Ten tips for happy relocation (across town and around the world)
Relocation is stressful because you change more than your address. You’ll begin to navigate a new way to be a spouse, parent, friend, lover, choir member, PTA officer, and more.
Here are ten tips to a help you tune in to your inner compass when your world is spinning.
1. Ask, “Who am I? What do I need to be happy?”
The secret to a successful move depends on how you answer the question, “Can I still be me?”
To answer this question, write ten “I am” statements about yourself — anything from “I am a mother” to “I am a dog-owner” to “I am friendly and outgoing.”
Before you move, ask yourself, “How will this list change after I move?” You may still be a dog-owner and a dad…but will you create these roles the same way?
2. Take a test drive.
When you buy a car, you don’t just go around the block. You try the freeways and the rough roads.
Considering a move to Seattle or Syracuse? Study the culture as if you were an anthropologist. What do people do? How do they dress? How do they talk to each other?
Most important, how do you feel? Did you develop new allergies, headaches or back pain during your visit? Or did you find yourself wishing you cold stay forever?
3. Pack an emotional first aid kit.
Most hikers pack a first aid kit with sunblock, band-aids, and insect repellent.
For relocation you can pack
Coping phrases to repeat when you feel frazzled:
“Let go and relax.”
“I can deal with this.”
“I face the future with confidence.”
Tapes of meditation and visualization (for unexpected bouts of anxiety)
Favorite photos of friends, family, places and pets (so you remember who you are)
Phone numbers of trusted confidantes (for moments when you really need to hear a familiar voice)
4. Develop ceremonies to honor your new life.
As you unpack boxes or begin a new assignment, play your favorite music and enjoy your favorite foods. Arrange one room -or one corner of the room-to look familiar. Some people create a special ritual of settling in to make the new life their own.
5. Plan for downtime.
For the first few months you’ll probably have gaps in your calendar. Maybe you had a standing dinner date with the neighbors on Wednesdays. You held office in civic organizations and you took classes.
Plan to fill downtime with meaningful projects. I recommend taking on a challenging creativity project. Write a novel. Complete a painting. Join a dance group.
And I would add a physical activity, anything from weight-lifting at the gym to running marathons to walking the dog extra times.
When you nurture yourself, you communicate strength and confidence to others. If you are seen as vulnerable and needy, you will attract negative people and negative experiences.
6. Take your time as you make new commitments.
Most newcomers need two to five years to make lasting friends. During your first six months, avoid joining organizations (let alone running for office).

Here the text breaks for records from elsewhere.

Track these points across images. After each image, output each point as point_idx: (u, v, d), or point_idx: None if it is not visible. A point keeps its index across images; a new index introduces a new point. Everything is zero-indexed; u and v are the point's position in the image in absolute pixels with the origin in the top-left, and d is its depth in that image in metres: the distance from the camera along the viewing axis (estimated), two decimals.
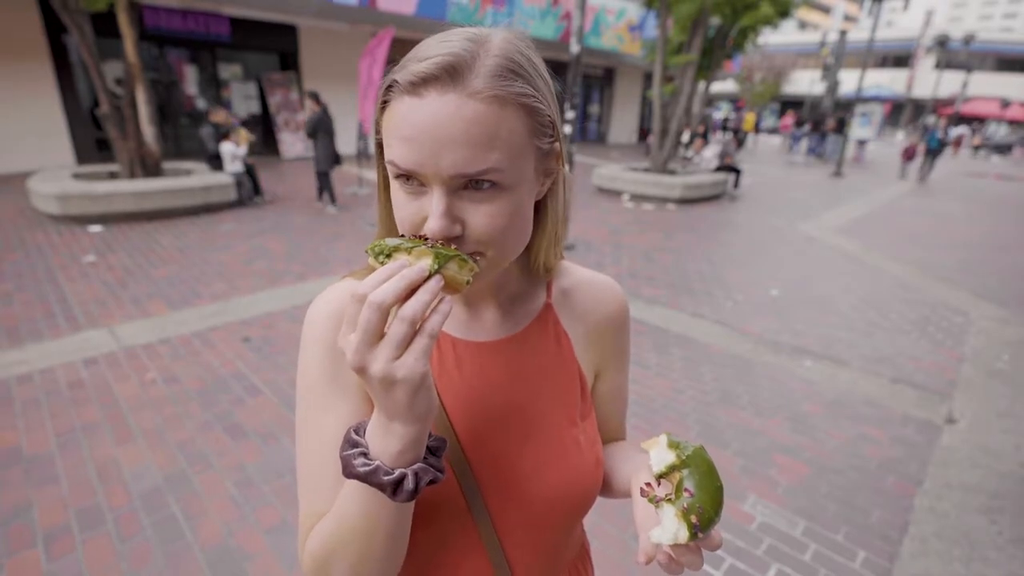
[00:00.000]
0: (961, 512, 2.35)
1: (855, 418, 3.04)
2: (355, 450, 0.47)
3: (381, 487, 0.45)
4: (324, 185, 7.58)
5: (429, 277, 0.44)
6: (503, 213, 0.50)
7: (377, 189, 0.61)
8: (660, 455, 0.54)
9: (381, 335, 0.42)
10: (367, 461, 0.46)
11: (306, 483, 0.57)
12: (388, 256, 0.46)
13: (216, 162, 7.57)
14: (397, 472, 0.45)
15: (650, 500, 0.52)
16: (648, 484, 0.54)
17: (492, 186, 0.49)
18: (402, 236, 0.50)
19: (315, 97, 7.53)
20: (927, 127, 11.75)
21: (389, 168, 0.51)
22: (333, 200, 7.62)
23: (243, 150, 7.49)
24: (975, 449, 2.81)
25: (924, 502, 2.40)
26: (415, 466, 0.46)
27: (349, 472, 0.46)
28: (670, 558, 0.49)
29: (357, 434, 0.48)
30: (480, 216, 0.50)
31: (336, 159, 7.55)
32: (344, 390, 0.57)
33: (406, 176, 0.49)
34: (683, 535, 0.47)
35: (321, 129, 7.31)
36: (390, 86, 0.49)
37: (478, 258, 0.52)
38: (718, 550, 0.52)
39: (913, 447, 2.80)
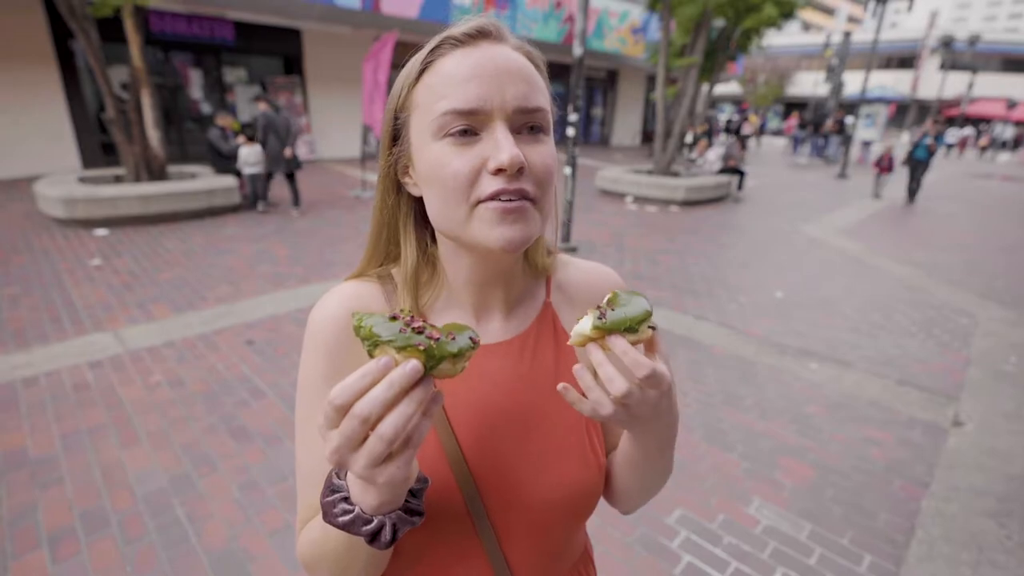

Sign up for short-term options so you can test the waters.
You won’t know the hidden dimensions of joining. Once I eagerly joined a group, only to learn that their meetings were held in out-of-the-way places – and that’s where most members lived! A huge waste of time and dues.
7. Celebrate everyday life. Think small. A walk around the lake. A perfect cup of coffee in a nearby coffee shop. A friendly face at the trade show. Listen for the moments when you say, “I could get used to this…”
No matter what happens, you will find at least one pocket of joy in your new life…usually something wonderful you never anticipated.